It's his 360, he can do with it as he pleases. He knows what he's doing so the odds of him royally screwing it up are much lower than a novices.



GoSuNi said:


> I believe 'tis is best to leave it be. Best not to risk your own 360 for such activity.


----------



## stressfreesoul

The simplest way of quietening your 360 now is to install the game you want to play. Mine is silent through GTA4 and most of Gears Of War 2. Extends the life of your disk drive too (who agrees that replacing the Hard drive is soooo much easier?!)


----------



## GoSuNi

stressfreesoul said:


> The simplest way of quietening your 360 now is to install the game you want to play. Mine is silent through GTA4 and most of Gears Of War 2. Extends the life of your disk drive too (who agrees that replacing the Hard drive is soooo much easier?!)


How do you install, it sounds intresting.


----------



## Carey7090

The HDs snap off really easily. It shows how to in the manual and I'm sure the Xbox website shows you how too.



GoSuNi said:


> How do you install, it sounds intresting.


----------



## stressfreesoul

Carey7090 said:


> The HDs snap off really easily. It shows how to in the manual and I'm sure the Xbox website shows you how too.


??I meant installing games onto the hard disk, not installing the hard disk into the Xbox...
To install your game to Hard Disk, go to your Games Library tab in the My Xbox dashboard section, making sure the game disk is in.
Select the game you want to install from the recently played list, you should then get the option to install it.
It usually takes about 10 minutes (depending on the game).
Read this page for more information.


----------



## chovy

looks pretty simple..
im going to have to look into this


----------



## justiceafm

I found it best to used a air spray can. spray he back of our unit where the cooling unit is.
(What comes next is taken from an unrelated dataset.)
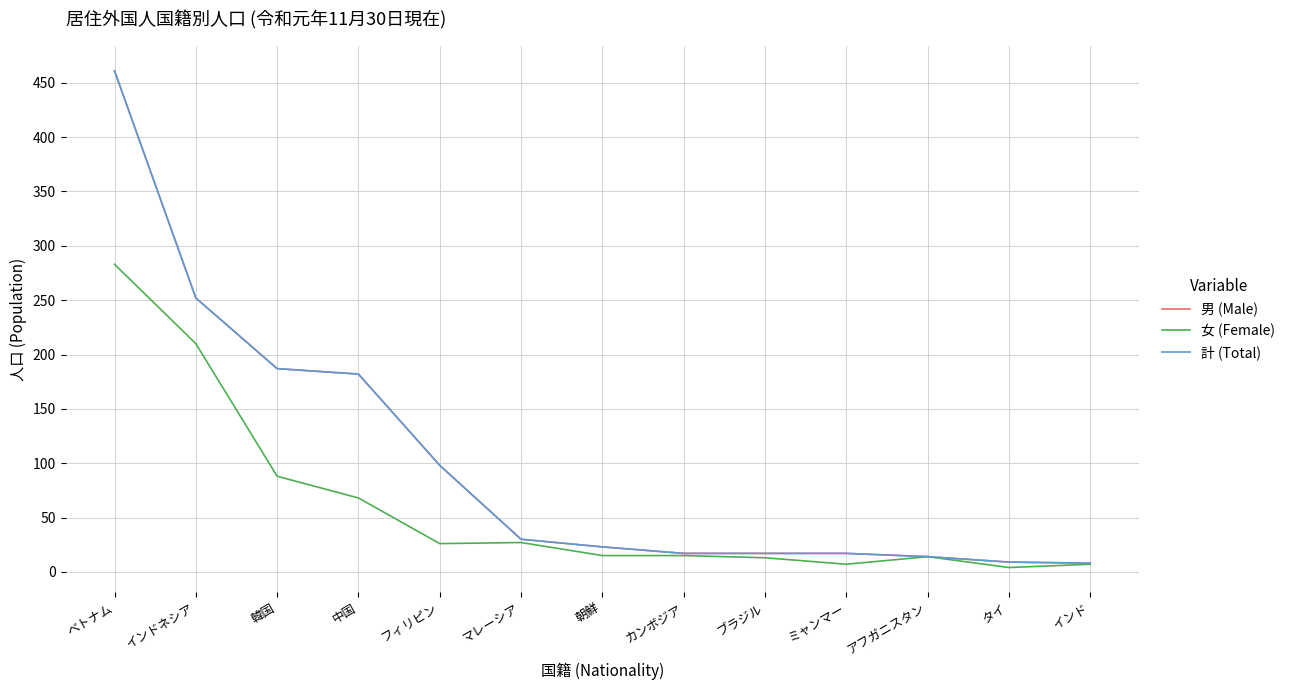

Does the chart display data point markers on the line(s)?

No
Also, lay your counsol flat, don't stand it upright. if for some chance it gets knocked over, you'll get the red rings of death!


----------



## ExMachina

Gotta agree with stressfreesoul, simply installing the games you play directly onto the hdd makes it so much quieter.


----------



## stressfreesoul

justiceafm said:


> I found it best to used a air spray can. spray he back of our unit where the cooling unit is. Also, lay your counsol flat, don't stand it upright. if for some chance it gets knocked over, you'll get the red rings of death!


One of the major intake vents for cold air in is on the end you would stand it up on too, so standing it up slightly restricts airflow.
I just got mine back from an Error 74 (Graphics Chip or Scaler Chip issues) repair. Microsoft in Germany are very quick. They had a new motherboard in, tested and on its way back to me in 2 days. Unfortunately, it was over christmas so I had to wait for UPS to get delivering again...


----------



## Gnard Smasha

Don't know if anyone has ever seen this guy before, but he has done some of the most AWESOME Xbox360 mods I've ever seen.

Xbox 360 Portable

This is one that he's doing for a soldier who's getting deployed and asked him for some help

I would gladly pay $1,000+ for one of these.


----------



## gamer(ps)

how is there a sound problem in the 360?


----------



## Ryujin jakka

ebackhus said:


> I have a much easier method that requires no tools and only seconds to complete:
> 
> TURN UP TEH VOLUME!! RAHHHHH!!


haha funny mate


----------



## azion

Have you tried this yet?


----------



## GeekyKid

Pretty cheap but also installing the games to the harddrive quiet the xbox.


----------



## Laxer

I would have to agree with everybody else.

The loudest part of the 360 is by far the disk drive. If you have the game installed to your HDD the disk drive is no longer used (disk isn't even spinning) while playing the game.


----------